▶ Exercise details: Copy the post about The Bastard Cookbook word for word, in full.

▶ Document passage:
Posted by Fabio 25 July 2019
After years of making food together in gallery settings and art institutions around the world, ‘bastard brothers’ Rirkrit Tiravanija and Antto Melasniemi release their first collaborative cookbook. The Bastard Cookbook, co-published by Garret Publications and the Finnish Cultural Institute in New York, brings together new texts from scholars and journalists in food studies, interviews with the chefs and fifty or so odd recipes. The dishes and their ingredients are illustrated by photographer Janne Tuunanen as he follows the bastards on a culinary adventure from a fish sauce farm in Thailand to the Archipelago of Finland.
The Bastard Cookbook offers a range of bastardized recipes that are both delectable and truly incongruous. The starting point for many dishes, such as Fish Sauce Ice Cream, Panang Curry Pizza and “Kind of Nordic Khao Soi Soup”, are traditional ingredients and techniques (if not Grandma’s own televised repertoire). Through their unabashed, un-precious and unapologetic approach to cooking, the chefs put on a show, and remind us that culture is a process.
A mix of intermittent texts and interviews open up the topics of hospitality and cosmopolitan thinking. Contributing writer Krishnendu Ray, editor of the critical food journal Gastronomica and Chair of the Food Studies Program at New York University, reflects on the idea of ‘bastard cooking’ through the lens of domestic labour. While Sara Kay, Lola Kramer and Pauliina Siniauer each contribute with texts that are distinctly journalistic in flavour.

▶ Supplied data:
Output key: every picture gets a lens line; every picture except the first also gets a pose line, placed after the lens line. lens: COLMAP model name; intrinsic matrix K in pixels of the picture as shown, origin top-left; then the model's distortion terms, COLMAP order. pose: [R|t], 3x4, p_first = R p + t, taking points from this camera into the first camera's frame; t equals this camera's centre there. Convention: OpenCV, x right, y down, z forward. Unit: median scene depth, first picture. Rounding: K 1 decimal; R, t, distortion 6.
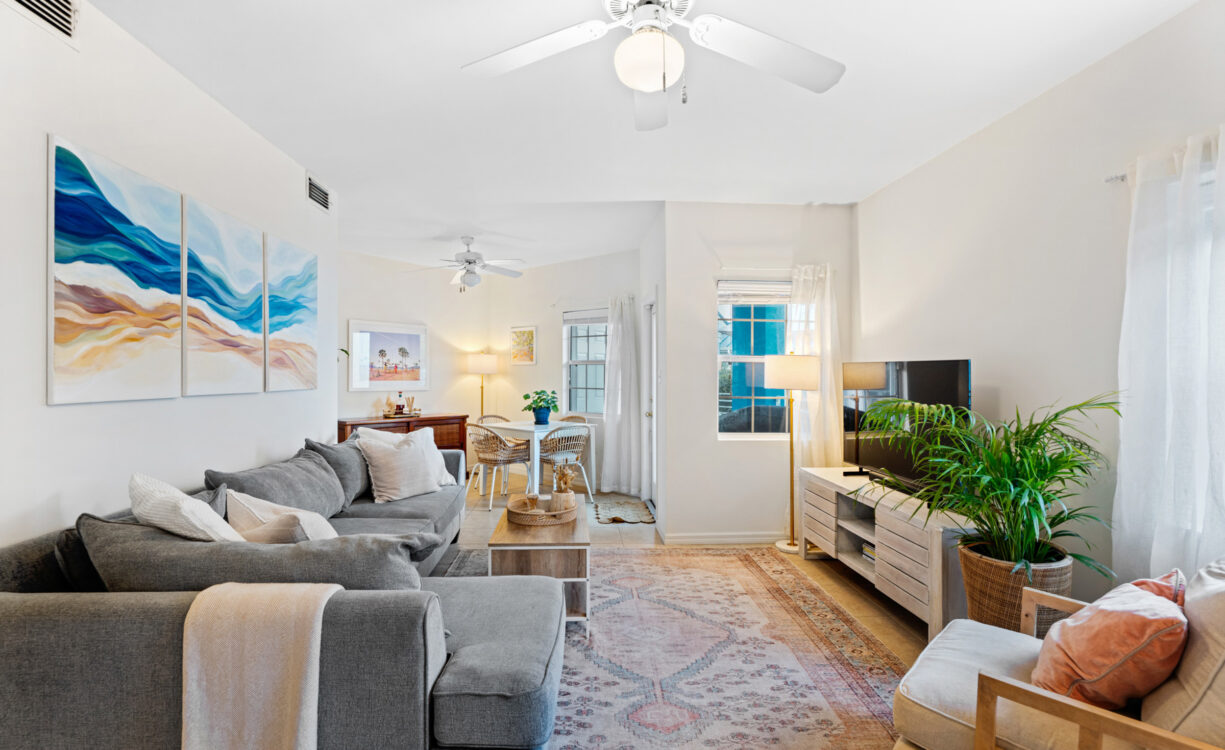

▶ Response to this exercise:
Posted by Fabio 25 July 2019
After years of making food together in gallery settings and art institutions around the world, ‘bastard brothers’ Rirkrit Tiravanija and Antto Melasniemi release their first collaborative cookbook. The Bastard Cookbook, co-published by Garret Publications and the Finnish Cultural Institute in New York, brings together new texts from scholars and journalists in food studies, interviews with the chefs and fifty or so odd recipes. The dishes and their ingredients are illustrated by photographer Janne Tuunanen as he follows the bastards on a culinary adventure from a fish sauce farm in Thailand to the Archipelago of Finland.
The Bastard Cookbook offers a range of bastardized recipes that are both delectable and truly incongruous. The starting point for many dishes, such as Fish Sauce Ice Cream, Panang Curry Pizza and “Kind of Nordic Khao Soi Soup”, are traditional ingredients and techniques (if not Grandma’s own televised repertoire). Through their unabashed, un-precious and unapologetic approach to cooking, the chefs put on a show, and remind us that culture is a process.
A mix of intermittent texts and interviews open up the topics of hospitality and cosmopolitan thinking. Contributing writer Krishnendu Ray, editor of the critical food journal Gastronomica and Chair of the Food Studies Program at New York University, reflects on the idea of ‘bastard cooking’ through the lens of domestic labour. While Sara Kay, Lola Kramer and Pauliina Siniauer each contribute with texts that are distinctly journalistic in flavour.